Croesus/An Investor's View:M&T Bank, in which AIB has a 24 per cent stake, reported first-quarter profits on Tuesday.
On April 2nd, the bank had issued a profit warning after it received subdued interest on some mortgages that it tried to sell. This was caused by the well-publicised problems in the sub-prime residential mortgage market, which had a negative impact on the sale value of the banks alternative (Alt-A) residential mortgage loans on the secondary market.
At the time of the warning, M&T estimated profit at $1.50-$1.60 per share, which was about 18 per cent below analysts' expectations at the time. Ultimately, net income came in at $176 million equivalent to $1.57 per share, compared with $1.77 a year earlier.
On Tuesday, the share price rose reflecting the fact that the bad news had already been priced in - the shares are down by approximately 10 per cent this year. In its post-results conference call, M&T reiterated that the outlook for growth in fee income, expenses and credit quality remains unchanged.
While no specific guidance was provided, it seems likely that full year earnings per share (EPS) will at least match the $7.37 earned in 2007.
The negative impact on AIB's share price has been negligible which is not too surprising given that M&T contributes only about 7 per cent of AIB profits..
For AIB, and all of the Irish financials, it is developments in their core retail and corporate banking divisions that will continue to be the key driver of share price performance.
Over the past month, the larger Irish banks have significantly underperformed the wider European sector. This underperformance would seem to be due to negative investor sentiment. Investment analysts are likely to find that they will have to revise down their estimates of the profits generated from Irish residential mortgages. However, for AIB and Bank of Ireland, profits generated from corporate banking are much larger. Both banks have significant UK mortgage books.
Of the two, Bank of Ireland is more active in the UK market and UK mortgages now account for 31 per cent of its overall loan book. Specialist mortgages such as buy-to-let and self-certified mortgages account for 46 per cent of the bank's overall UK mortgage book. Asset quality remains strong with only 0.2 per cent of the book in arrears of greater than six months as at 30th September 2006.
Despite some worries about sub-prime mortgages, the core British mortgage market, including buy-to-let, continues to be strong.
In contrast to the Irish residential property market, Irish commercial property continues to go from strength to strength. CBRE's first-quarter 2007 review of the Dublin office market highlights a pick-up in activity since Christmas. Take-up was up 31 per cent (year-on-year) to 56,000sq m, the highest level of take-up in six years. The overall vacancy rate in the Dublin office market declined to 10.6 per cent from 11.1 per cent in first quarter 2006. Strong tenant demand is feeding through to higher rents.
In general, business lending growth rates have been quite good in the opening months of 2007, and analysts may find that an improved profit contribution here could offset any negative impact from slower growth in residential mortgages.
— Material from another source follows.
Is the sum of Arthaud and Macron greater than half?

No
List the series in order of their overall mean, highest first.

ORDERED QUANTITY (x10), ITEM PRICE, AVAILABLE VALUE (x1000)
Furthermore, profit margins on business lending tend to be higher than on residential mortgages. Therefore, while some segments of the Irish banks' activities may underperform expectations this year, others may outperform. As a result, it is still likely that both banks can meet current profit forecasts of EPS growth in the 10 per cent - 13 per cent range.
If this is the case, the recent relative under-performance of Irish bank shares could present a buying opportunity. The Irish banks look good value compared with European peers. Bank of Ireland and AIB are both trading on price/earnings (p/e)ratios of about 10 for 2007, which compares with the average of just over 13 for the European bank sector.
Dividend yield comparisons also show the Irish banks in a favourable light. AIB and Irish Life & Permanent offer yields just above the European average of 3.5 per cent, while Bank of Ireland's 4.4 per cent yield is well above this average.
Results from Bank of Ireland and Anglo Irish next month could act as the catalyst for a modest re-rating of Irish banks.